Sie schaute sich kurz um, und als niemand zu sehen war, lief sie leise zum Kontor des Vaters und klopfte. Als keine Antwort kam, öffnete sie die Tür und eilte zum Schreibtisch hinüber. Sie fand rasch, was sie suchte, steckte es in ihre Rocktasche und trat wieder in den Korridor. Noch einmal schaute sie sich um und entdeckte Mertgin, die eben aus der Hauskapelle trat. Die alte Frau schien zutiefst bekümmert. Die Augen auf den Boden geheftet und mit gebeugten Schultern schlich sie über den Gang.

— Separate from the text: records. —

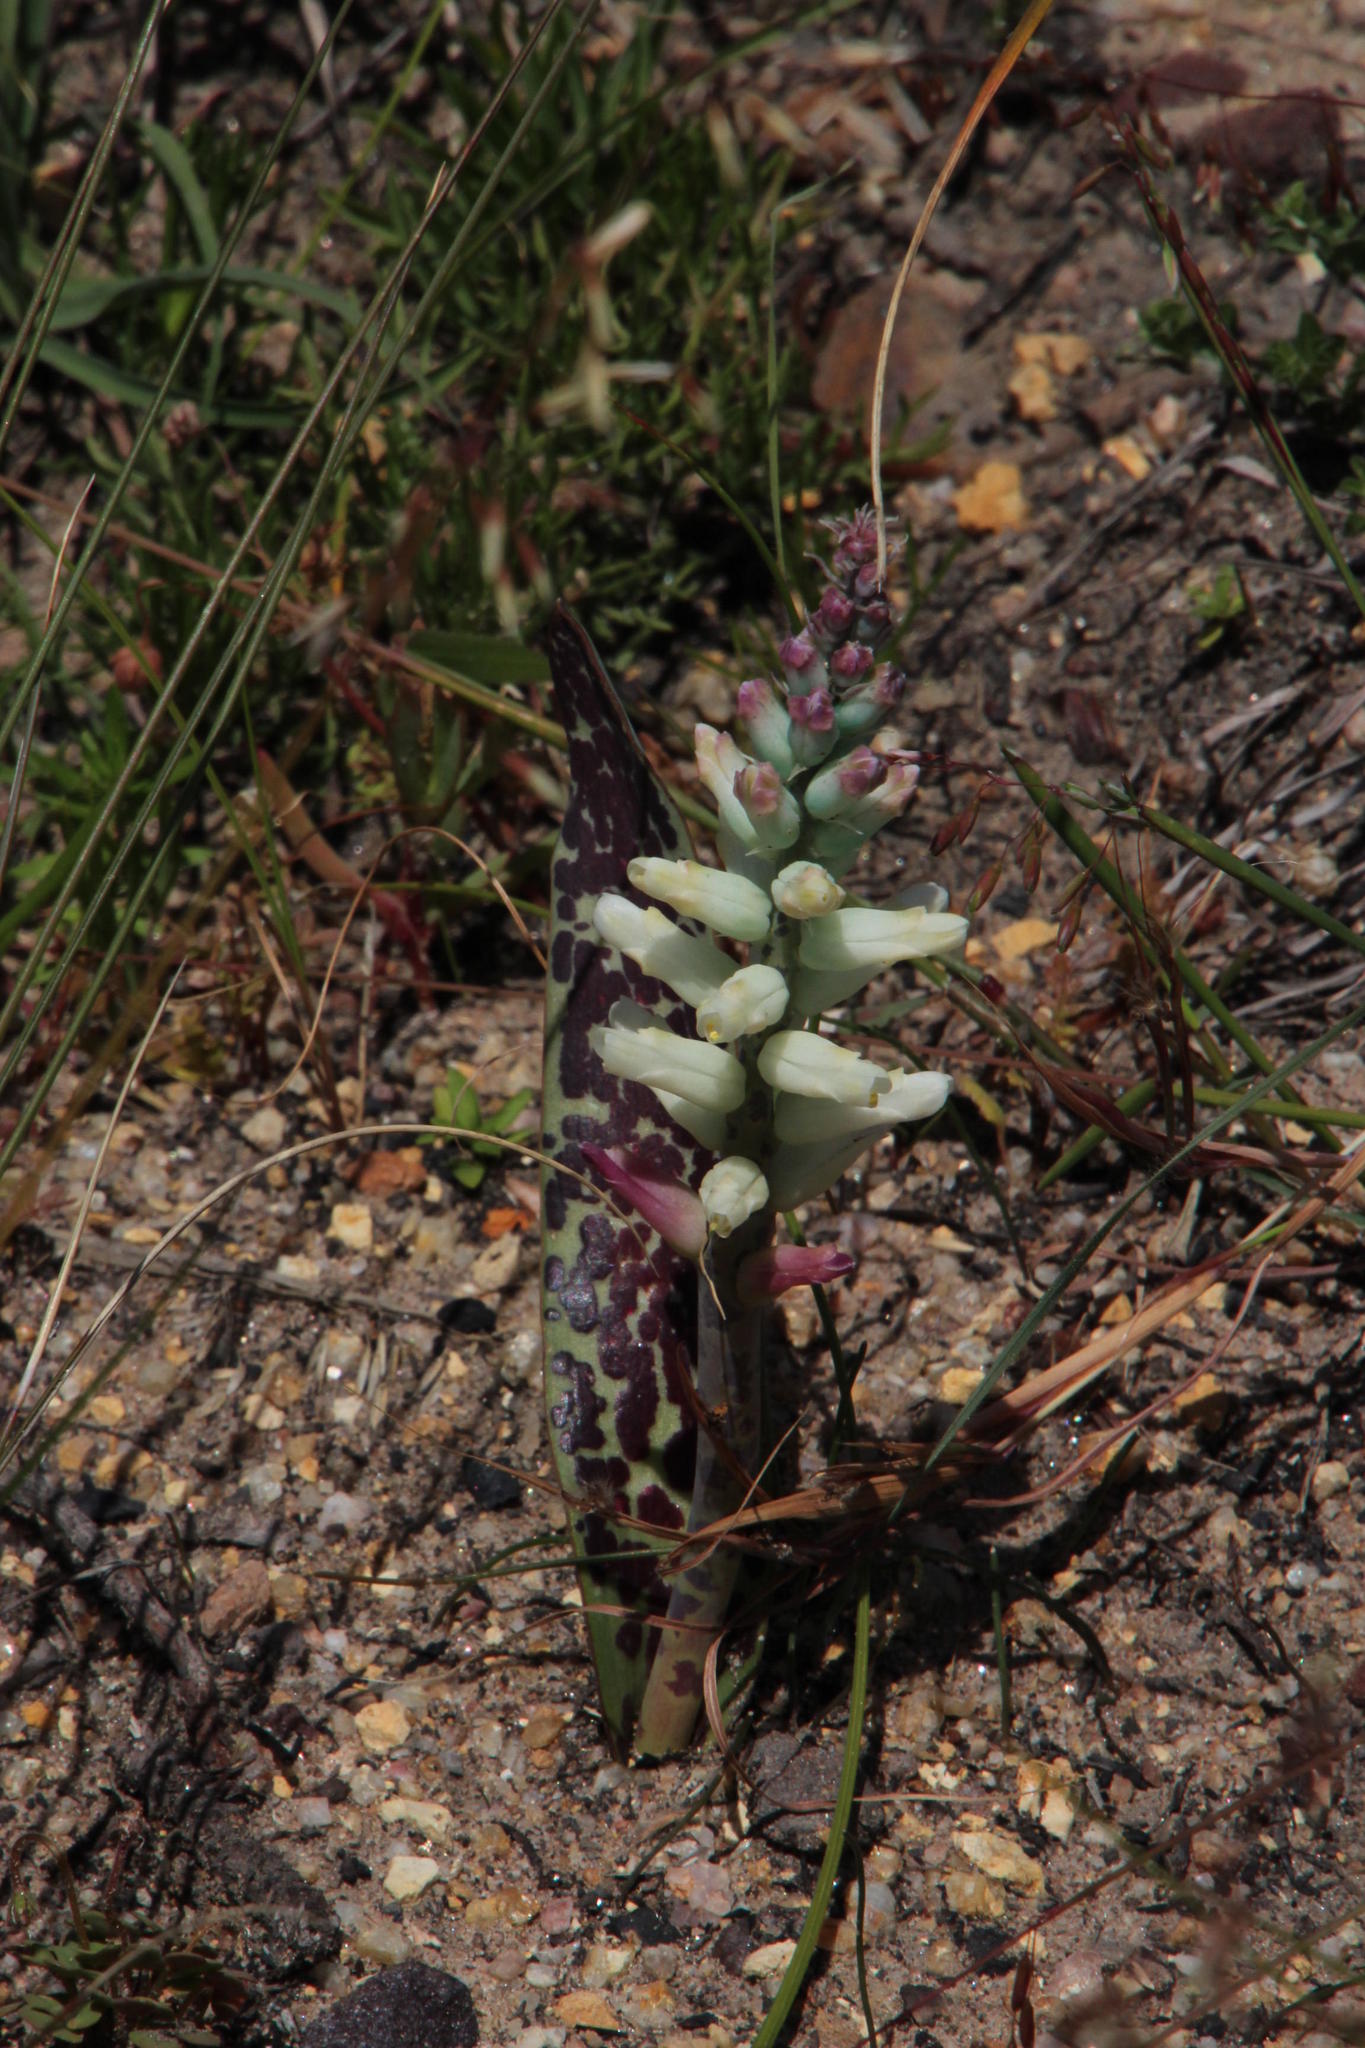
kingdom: Plantae
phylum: Tracheophyta
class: Liliopsida
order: Asparagales
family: Asparagaceae
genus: Lachenalia
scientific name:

Juliana vertrat ihr den Weg. »Ich suchte eben meinen Vater, doch er ist nicht hier. Wenn du ihn siehst, sag ihm, daß ich nach dem Gebet direkt zu Bett gehe. Ich fühle mich nicht wohl.«
Mertgin hob kaum die Augen, nickte nur stumm, dann ging sie weiter. Albernes Weibsbild dachte Juliana abfällig und betrat die Hauskapelle.
Draußen im Gang verharrte Mertgin für einen Moment. Erst jetzt erreichte das Bild ihre Gedanken. Warum hatte Juliana einen schwarzen Mantel getragen? Genau wie damals Columba, als sie des Morgens ausbrach, zum Schlittschuhlauf. Damals. Mertgin schüttelte wieder traurig den Kopf. Columba, dumme, geliebte Columba.
Es hatte nicht lange gedauert, bis auch ihr vertrocknetes Herz es gefühlt hatte: Das Mädchen liebte diesen elenden Lazarus. Gegen alle Sitte, gegen allen Verstand, und dafür hatte Gott sie gestraft. Der Herr war gerecht. Der Herr war grausam. Mertgin schlurfte weiter in Richtung Treppe. Ihr Täubchen von der Welt ausgesperrt in einem Konvent.